On November 13, 2013, my partner Jim Goodman and I presented a national webinar discussing recent developments in Trade Secrets and Non-Competes. In that webinar, I discussed the split in the Circuits’ interpretation of the Computer Fraud and Abuse Act (CFAA).  (Access to the recording and presentation is by request only.)  I have also blogged on the most recent case that had been decided in the District of Massachusetts dealing with the interpretation of the CFAA, Advanced Micro Devices, Inc. v. Robert Feldstein, C.A. No. 13-40007-TSH, 2013 U.S. Dist. LEXIS 81206 (D. Mass. Jun. 10, 2013).

The issue that the courts are wrestling with is how to interpret the meaning of the terms “exceeds authorized access” and “without authorization,” which are in the CFAA. The issue has unfortunately not been resolved by the United States Supreme Court. Until then, different interpretations will continue to exist in the federal courts.

Recently, Chief Magistrate Judge Leo T. Sorokin rendered the latest opinion in the District of Massachusetts on the issue in MOCA Systems Inc. v. Bernier, C.A. No. 13-10738-LTS, 2013 U.S. Dist. LEXIS 161071 (D. Mass. Nov. 12, 2013). In that case, he refused to dismiss a CFAA claim, but allowed the defendants to bring the claim up later in the case at the summary judgment stage.

MOCA Systems sued Bernier (its former CEO) and Pernier Systems, the company he founded, claiming that Bernier improperly accessed MOCA’s computer systems for the purpose of competing with MOCA. The defendants moved to dismiss the Complaint.

Judge Sorokin quoted the language from the CFAA that has caused the split by the courts which states that a defendant is civilly liable where he or she “knowingly and with intent to defraud, accesses a protected computer without authorization, or exceeds authorized access, and by means of such conduct furthers the intended fraud and obtains anything of value, unless the object of the fraud and the thing obtained consists only of the use of the computer and the value of such use is not more than $5,000 in any 1-year period.” 18 U.S.C. § 1030(a)(4) (emphasis added).

Judge Sorokin acknowledged that there are two views that the Courts have taken interpreting this language, commonly referred to as the “narrow” view and the “broad” view.
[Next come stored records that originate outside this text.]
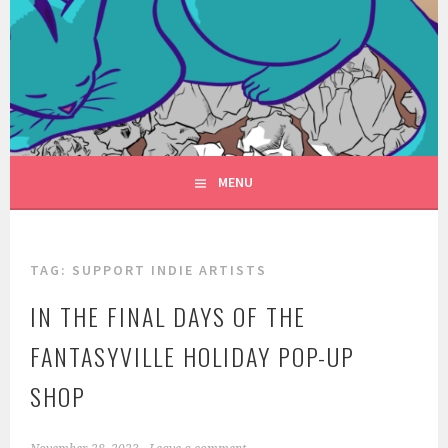
Skip
to
FANTASYVILLE
content
A NEW FACE FOR FANTASY
PRODUCTIONS
MENU
TAG:
SUPPORT INDIE ARTISTS
IN THE FINAL DAYS OF THE
FANTASYVILLE HOLIDAY POP-UP
SHOP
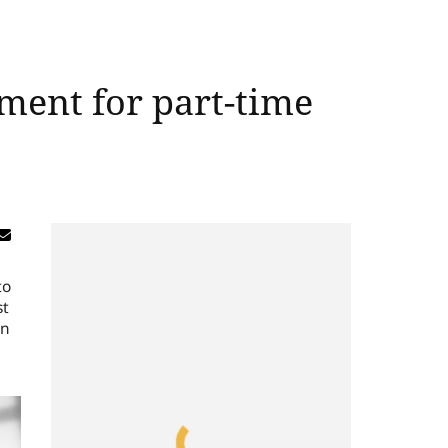
ement for part-time
to
st
gn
The Courts that take the narrow view interpret the CFAA as limited to hacking. Thus, as long as the individual has authority to access the computer, he or she does not act “without authority” or “exceed” his or her “authorization” even though the employee used the information for personal needs after leaving the company. Those Courts that take the “broad” view focus on unauthorized use by the former employee on the theory that the former employee exceeds his or her authorization when the information is used in a way that is adverse to the company or violated the company’s policy.

In MOCA, the Court acknowledged that in the District of Massachusetts, in Advanced Micro Devices, Inc. v. Feldstein, District Judge Hillman recently found that the narrow construction was “preferable.” The Court also acknowledged that there is even a split in the District of Massachusetts. (See District Judge Gorton’s decision in Guest-Tek Interactive Entm’t, Inc. v. Pullen, 665 F. Supp. 2d 42, 45 (D. Mass. 2009), in which he followed the broader line of cases.) However, in MOCA, Magistrate Judge Sorokin chose to defer the issue until summary judgment just as Judge Hillman did in Advanced Micro Devices and said that he didn’t have to decide whether to adopt the “narrow” or the “broad view” at this early stage since the facts in the case “suffice under either standard.” In reaching this conclusion, he relied on the allegations in the Complaint which, assuming they are true, state that Bernier accessed the company-owned computer after he left the Company, which would support the claim that Bernier acted “without authority.”

This case illustrates once more that Courts are trying to deal with the differing interpretations of the CFAA and defer a final decision on the issue when the facts support that approach. Until the U.S. Supreme Court finally issues a definitive interpretation of the CFAA, we will continue to see different results issued by Courts depending which Court and in some cases, which judge, hears the case.